• Cooking Time: 60
  • Servings: 6-8
  • Preparation Time: 60


There is literally nothing that you can't put truffle on these days. Truffle gives everything an extra sharpness that you never knew you needed. Corn is so sweet and flavorful that when paired with the saltiness of the truffle, it's heaven.

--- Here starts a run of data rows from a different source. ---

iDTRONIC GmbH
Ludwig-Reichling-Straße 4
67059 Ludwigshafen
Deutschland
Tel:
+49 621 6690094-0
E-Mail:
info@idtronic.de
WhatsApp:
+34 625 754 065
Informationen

I enjoy dipping the corn fritter into the soup as just a small preview of what's to come for the rest of the meal.


  • Corn Truffle Soup:
  • 3 tablespoons olive oil
  • 4 shallots, minced or 1 large sweet white onion, diced
  • 4 ears of corn, corn removed
  • 2½ cups Chicken Stock or water, see recipe in book
  • 1 teaspoon sea salt
  • **********************************
  • Corn Fritters:
  • ½ cup flour
  • 1 teaspoon baking soda
  • 1 teaspoon baking powder
  • ½ cup cold milk
  • Sea salt to taste
  • 1/3 of remaining corn
  • 2 cups canola oil
  • Powdered sugar
  • *********************************
  • 3 tablespoons sweet butter
  • *********************************
  • 1 teaspoon truffle oil
  • 1 tablespoon powdered sugar


  • For Corn Truffle Soup, heat olive oil in a large saucepan over low heat; add shallots and cook for 5 minutes. Add 2/3 of corn and cook over low heat for 10 minutes more. Add Chicken Stock or water. Bring to a boil. Reduce heat and cook for 20 minutes. Cool slightly. Place in blender. Season with salt and blend until very smooth.
  • For Corn Fritters, mix flour, soda, and baking powder. Whisk in milk and remaining corn. Heat oil to 375 degrees. Drop 1 large tablespoon of batter into oil. Cook until golden on both sides. Drain on towels. Dust with powdered sugar.
  • When ready to serve, place in clean pot. Heat to boil; reduce heat and stir in butter. Place in cappuccino cup and drizzle truffle oil and powdered sugar on top of Corn Fritters. Serve and enjoy!